Ces personnages sont nombreux, jamais seuls et peu souvent isolés. Cependant, aucun n’a de particularité, pire encore, aucun n’a d’expression. Ils forment une masse, une quantité allant jusqu'à la foule. Ce sont des petits êtres en uniformes, en blouse ou en chemise, finalement peu importe, de toute manière cela nous donne l’impression qu’il ne sont pas humains. Comme enfermés dans la norme, ils renvoient à l’autorité et à l’aliénation, deux sujets qui sont chers à l’artiste. La plupart sont passifs, d’autres semblent bouger mais, inexpressifs, ils ne paraissent pas vivants.

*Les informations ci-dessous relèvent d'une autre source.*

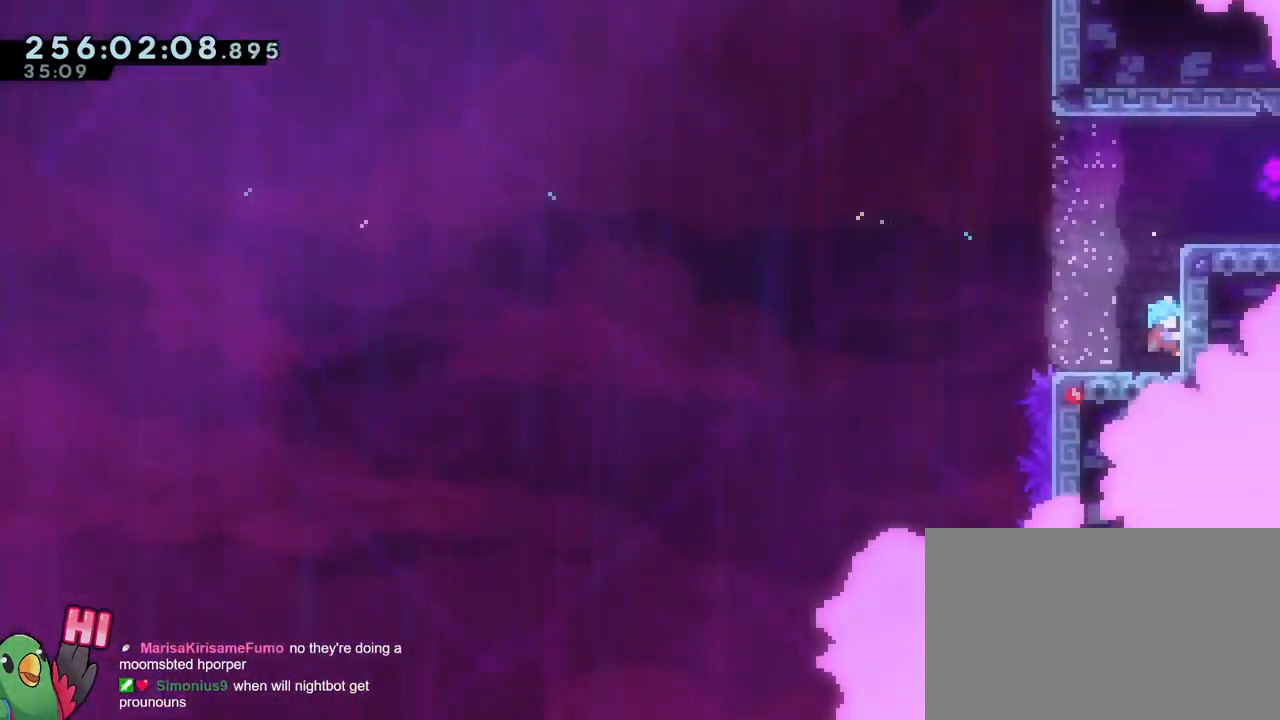
Gameplay with a controller (Nintendo layout); each line is a JSON object with the inputs held at the frame after it. "events" lists button and stick changes between this image and that frame as [ms after this image, input, new state], when the widget could be followed in between. Not read: DPAD_LEFT HOME L1 L3 R1 R3 START.
{"buttons": ["B"], "left_stick": "right", "right_stick": "center", "events": [[284, "left_stick", "center"], [300, "B", "up"], [400, "B", "down"], [467, "left_stick", "right"]]}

Leurs attitudes sont étranges, mais les environnements familiers. Intérieur ou extérieur, sol, gouffre, mur ou chemin, l’artiste nous trompe et nous transporte. D’une toile à l’autre, il nous invite d’un univers trop calme à un autre trop agité. Dans tous les cas, il s’installe dès le premier regard sur la toile, une gêne et une sensation d’impuissance. Comme s’il l’on était voyeur d’une démence ou que l'on assistait au chaos, impuissant. Parfois même, l’artiste s’amuse, et les feuilles de papiers volantes, éparpillées, sans doute lors d’une crise, d’un burn-out, se transforment dans leurs chutes en de paisibles champs de terre. De petits personnages piétinent même les herbes folles. Du calme au brutale il n’y a qu’une toile, et soudain la folie s'apaise.


Allez, je sens que Peter Martensen vous intéresse mystérieusement. En plus, cerise sur le gâteau, cet évènement est sa première exposition monographique dans un musée français. Alors si on fait le compte, ça fait beaucoup de bonnes raisons pour passer ses vacances à St Etienne, non?